▶ **What is expected**: Set down each entry again exactly as written.

[Records from a data source]
==========
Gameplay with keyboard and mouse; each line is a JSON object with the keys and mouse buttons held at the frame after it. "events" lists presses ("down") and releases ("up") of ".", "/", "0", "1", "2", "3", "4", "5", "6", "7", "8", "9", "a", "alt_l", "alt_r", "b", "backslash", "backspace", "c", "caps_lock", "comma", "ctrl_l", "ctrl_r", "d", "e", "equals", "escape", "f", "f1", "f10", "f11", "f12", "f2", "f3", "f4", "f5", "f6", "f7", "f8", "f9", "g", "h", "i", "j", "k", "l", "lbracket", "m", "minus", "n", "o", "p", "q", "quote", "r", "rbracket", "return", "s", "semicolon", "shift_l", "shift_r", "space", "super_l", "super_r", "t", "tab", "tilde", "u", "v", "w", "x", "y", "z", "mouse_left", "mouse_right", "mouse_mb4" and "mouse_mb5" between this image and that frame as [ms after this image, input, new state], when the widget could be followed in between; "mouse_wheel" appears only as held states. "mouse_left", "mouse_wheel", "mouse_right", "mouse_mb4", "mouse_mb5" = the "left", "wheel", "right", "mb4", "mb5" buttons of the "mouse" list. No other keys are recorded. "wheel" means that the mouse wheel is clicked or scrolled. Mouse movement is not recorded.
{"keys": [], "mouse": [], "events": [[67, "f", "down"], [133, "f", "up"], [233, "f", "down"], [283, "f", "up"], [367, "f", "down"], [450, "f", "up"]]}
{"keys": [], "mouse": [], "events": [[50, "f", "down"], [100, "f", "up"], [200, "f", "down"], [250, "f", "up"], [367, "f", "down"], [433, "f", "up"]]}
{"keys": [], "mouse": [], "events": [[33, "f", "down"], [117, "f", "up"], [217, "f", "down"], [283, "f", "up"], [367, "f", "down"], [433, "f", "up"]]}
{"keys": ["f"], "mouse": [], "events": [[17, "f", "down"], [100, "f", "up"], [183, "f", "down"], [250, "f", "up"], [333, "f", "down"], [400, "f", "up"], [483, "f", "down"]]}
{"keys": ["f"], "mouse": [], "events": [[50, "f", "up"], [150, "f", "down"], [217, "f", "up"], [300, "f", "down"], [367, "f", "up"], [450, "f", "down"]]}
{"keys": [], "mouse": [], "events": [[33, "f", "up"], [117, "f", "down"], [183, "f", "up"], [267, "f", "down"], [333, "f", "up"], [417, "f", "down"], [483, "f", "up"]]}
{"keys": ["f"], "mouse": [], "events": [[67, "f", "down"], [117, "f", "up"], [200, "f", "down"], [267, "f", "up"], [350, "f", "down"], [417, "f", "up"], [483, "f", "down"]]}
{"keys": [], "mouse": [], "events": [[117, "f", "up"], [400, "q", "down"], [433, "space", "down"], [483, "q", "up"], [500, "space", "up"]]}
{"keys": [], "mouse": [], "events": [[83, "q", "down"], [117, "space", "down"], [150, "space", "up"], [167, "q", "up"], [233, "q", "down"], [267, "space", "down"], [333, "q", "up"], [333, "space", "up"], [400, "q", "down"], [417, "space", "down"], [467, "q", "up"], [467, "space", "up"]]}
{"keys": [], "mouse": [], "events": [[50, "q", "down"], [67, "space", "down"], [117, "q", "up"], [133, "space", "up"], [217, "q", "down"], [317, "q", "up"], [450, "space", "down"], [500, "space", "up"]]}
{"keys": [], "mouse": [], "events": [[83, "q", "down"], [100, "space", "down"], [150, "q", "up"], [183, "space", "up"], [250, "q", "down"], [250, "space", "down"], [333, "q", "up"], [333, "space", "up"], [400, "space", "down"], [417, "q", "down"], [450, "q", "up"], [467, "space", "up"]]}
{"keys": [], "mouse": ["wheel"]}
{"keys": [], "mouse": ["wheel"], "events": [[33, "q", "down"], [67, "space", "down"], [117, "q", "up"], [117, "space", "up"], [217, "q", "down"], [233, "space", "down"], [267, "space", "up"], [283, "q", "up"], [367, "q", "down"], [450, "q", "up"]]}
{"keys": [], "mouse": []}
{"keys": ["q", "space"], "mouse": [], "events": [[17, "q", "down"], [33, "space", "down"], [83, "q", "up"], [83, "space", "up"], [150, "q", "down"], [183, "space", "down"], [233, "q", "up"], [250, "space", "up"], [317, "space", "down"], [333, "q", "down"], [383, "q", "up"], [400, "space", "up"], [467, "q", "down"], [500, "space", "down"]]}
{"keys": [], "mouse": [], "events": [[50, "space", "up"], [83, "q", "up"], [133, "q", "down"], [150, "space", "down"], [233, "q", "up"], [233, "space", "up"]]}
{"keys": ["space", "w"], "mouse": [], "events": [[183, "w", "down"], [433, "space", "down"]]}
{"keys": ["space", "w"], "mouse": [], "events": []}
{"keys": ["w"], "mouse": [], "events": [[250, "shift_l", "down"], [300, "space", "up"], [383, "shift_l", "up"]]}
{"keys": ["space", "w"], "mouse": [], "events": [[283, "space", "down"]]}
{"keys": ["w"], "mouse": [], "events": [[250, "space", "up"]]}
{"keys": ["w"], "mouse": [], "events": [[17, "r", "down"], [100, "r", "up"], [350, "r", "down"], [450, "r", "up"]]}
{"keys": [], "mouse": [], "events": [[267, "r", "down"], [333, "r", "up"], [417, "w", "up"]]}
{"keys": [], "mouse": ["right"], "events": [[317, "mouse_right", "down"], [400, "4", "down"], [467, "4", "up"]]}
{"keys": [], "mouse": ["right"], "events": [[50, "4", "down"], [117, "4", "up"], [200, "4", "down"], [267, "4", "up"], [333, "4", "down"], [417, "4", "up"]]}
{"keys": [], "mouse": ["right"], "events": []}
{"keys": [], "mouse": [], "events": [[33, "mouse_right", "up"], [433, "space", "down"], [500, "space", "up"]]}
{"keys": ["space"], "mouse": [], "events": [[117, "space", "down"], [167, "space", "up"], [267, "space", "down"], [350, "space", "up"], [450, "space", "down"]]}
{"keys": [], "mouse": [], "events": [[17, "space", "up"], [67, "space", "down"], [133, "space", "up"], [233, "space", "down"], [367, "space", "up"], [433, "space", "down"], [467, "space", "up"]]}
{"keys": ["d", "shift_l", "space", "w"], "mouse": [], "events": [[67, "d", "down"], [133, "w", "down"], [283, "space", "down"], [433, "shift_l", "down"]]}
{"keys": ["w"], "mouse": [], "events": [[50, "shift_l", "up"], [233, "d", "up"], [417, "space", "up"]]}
==========
▶ **Reply to the exercise**:
Gameplay with keyboard and mouse; each line is a JSON object with the keys and mouse buttons held at the frame after it. "events" lists presses ("down") and releases ("up") of ".", "/", "0", "1", "2", "3", "4", "5", "6", "7", "8", "9", "a", "alt_l", "alt_r", "b", "backslash", "backspace", "c", "caps_lock", "comma", "ctrl_l", "ctrl_r", "d", "e", "equals", "escape", "f", "f1", "f10", "f11", "f12", "f2", "f3", "f4", "f5", "f6", "f7", "f8", "f9", "g", "h", "i", "j", "k", "l", "lbracket", "m", "minus", "n", "o", "p", "q", "quote", "r", "rbracket", "return", "s", "semicolon", "shift_l", "shift_r", "space", "super_l", "super_r", "t", "tab", "tilde", "u", "v", "w", "x", "y", "z", "mouse_left", "mouse_right", "mouse_mb4" and "mouse_mb5" between this image and that frame as [ms after this image, input, new state], when the widget could be followed in between; "mouse_wheel" appears only as held states. "mouse_left", "mouse_wheel", "mouse_right", "mouse_mb4", "mouse_mb5" = the "left", "wheel", "right", "mb4", "mb5" buttons of the "mouse" list. No other keys are recorded. "wheel" means that the mouse wheel is clicked or scrolled. Mouse movement is not recorded.
{"keys": [], "mouse": [], "events": [[67, "f", "down"], [133, "f", "up"], [233, "f", "down"], [283, "f", "up"], [367, "f", "down"], [450, "f", "up"]]}
{"keys": [], "mouse": [], "events": [[50, "f", "down"], [100, "f", "up"], [200, "f", "down"], [250, "f", "up"], [367, "f", "down"], [433, "f", "up"]]}
{"keys": [], "mouse": [], "events": [[33, "f", "down"], [117, "f", "up"], [217, "f", "down"], [283, "f", "up"], [367, "f", "down"], [433, "f", "up"]]}
{"keys": ["f"], "mouse": [], "events": [[17, "f", "down"], [100, "f", "up"], [183, "f", "down"], [250, "f", "up"], [333, "f", "down"], [400, "f", "up"], [483, "f", "down"]]}
{"keys": ["f"], "mouse": [], "events": [[50, "f", "up"], [150, "f", "down"], [217, "f", "up"], [300, "f", "down"], [367, "f", "up"], [450, "f", "down"]]}
{"keys": [], "mouse": [], "events": [[33, "f", "up"], [117, "f", "down"], [183, "f", "up"], [267, "f", "down"], [333, "f", "up"], [417, "f", "down"], [483, "f", "up"]]}
{"keys": ["f"], "mouse": [], "events": [[67, "f", "down"], [117, "f", "up"], [200, "f", "down"], [267, "f", "up"], [350, "f", "down"], [417, "f", "up"], [483, "f", "down"]]}
{"keys": [], "mouse": [], "events": [[117, "f", "up"], [400, "q", "down"], [433, "space", "down"], [483, "q", "up"], [500, "space", "up"]]}
{"keys": [], "mouse": [], "events": [[83, "q", "down"], [117, "space", "down"], [150, "space", "up"], [167, "q", "up"], [233, "q", "down"], [267, "space", "down"], [333, "q", "up"], [333, "space", "up"], [400, "q", "down"], [417, "space", "down"], [467, "q", "up"], [467, "space", "up"]]}
{"keys": [], "mouse": [], "events": [[50, "q", "down"], [67, "space", "down"], [117, "q", "up"], [133, "space", "up"], [217, "q", "down"], [317, "q", "up"], [450, "space", "down"], [500, "space", "up"]]}
{"keys": [], "mouse": [], "events": [[83, "q", "down"], [100, "space", "down"], [150, "q", "up"], [183, "space", "up"], [250, "q", "down"], [250, "space", "down"], [333, "q", "up"], [333, "space", "up"], [400, "space", "down"], [417, "q", "down"], [450, "q", "up"], [467, "space", "up"]]}
{"keys": [], "mouse": ["wheel"]}
{"keys": [], "mouse": ["wheel"], "events": [[33, "q", "down"], [67, "space", "down"], [117, "q", "up"], [117, "space", "up"], [217, "q", "down"], [233, "space", "down"], [267, "space", "up"], [283, "q", "up"], [367, "q", "down"], [450, "q", "up"]]}
{"keys": [], "mouse": []}
{"keys": ["q", "space"], "mouse": [], "events": [[17, "q", "down"], [33, "space", "down"], [83, "q", "up"], [83, "space", "up"], [150, "q", "down"], [183, "space", "down"], [233, "q", "up"], [250, "space", "up"], [317, "space", "down"], [333, "q", "down"], [383, "q", "up"], [400, "space", "up"], [467, "q", "down"], [500, "space", "down"]]}
{"keys": [], "mouse": [], "events": [[50, "space", "up"], [83, "q", "up"], [133, "q", "down"], [150, "space", "down"], [233, "q", "up"], [233, "space", "up"]]}
{"keys": ["space", "w"], "mouse": [], "events": [[183, "w", "down"], [433, "space", "down"]]}
{"keys": ["space", "w"], "mouse": [], "events": []}
{"keys": ["w"], "mouse": [], "events": [[250, "shift_l", "down"], [300, "space", "up"], [383, "shift_l", "up"]]}
{"keys": ["space", "w"], "mouse": [], "events": [[283, "space", "down"]]}
{"keys": ["w"], "mouse": [], "events": [[250, "space", "up"]]}
{"keys": ["w"], "mouse": [], "events": [[17, "r", "down"], [100, "r", "up"], [350, "r", "down"], [450, "r", "up"]]}
{"keys": [], "mouse": [], "events": [[267, "r", "down"], [333, "r", "up"], [417, "w", "up"]]}
{"keys": [], "mouse": ["right"], "events": [[317, "mouse_right", "down"], [400, "4", "down"], [467, "4", "up"]]}
{"keys": [], "mouse": ["right"], "events": [[50, "4", "down"], [117, "4", "up"], [200, "4", "down"], [267, "4", "up"], [333, "4", "down"], [417, "4", "up"]]}
{"keys": [], "mouse": ["right"], "events": []}
{"keys": [], "mouse": [], "events": [[33, "mouse_right", "up"], [433, "space", "down"], [500, "space", "up"]]}
{"keys": ["space"], "mouse": [], "events": [[117, "space", "down"], [167, "space", "up"], [267, "space", "down"], [350, "space", "up"], [450, "space", "down"]]}
{"keys": [], "mouse": [], "events": [[17, "space", "up"], [67, "space", "down"], [133, "space", "up"], [233, "space", "down"], [367, "space", "up"], [433, "space", "down"], [467, "space", "up"]]}
{"keys": ["d", "shift_l", "space", "w"], "mouse": [], "events": [[67, "d", "down"], [133, "w", "down"], [283, "space", "down"], [433, "shift_l", "down"]]}
{"keys": ["w"], "mouse": [], "events": [[50, "shift_l", "up"], [233, "d", "up"], [417, "space", "up"]]}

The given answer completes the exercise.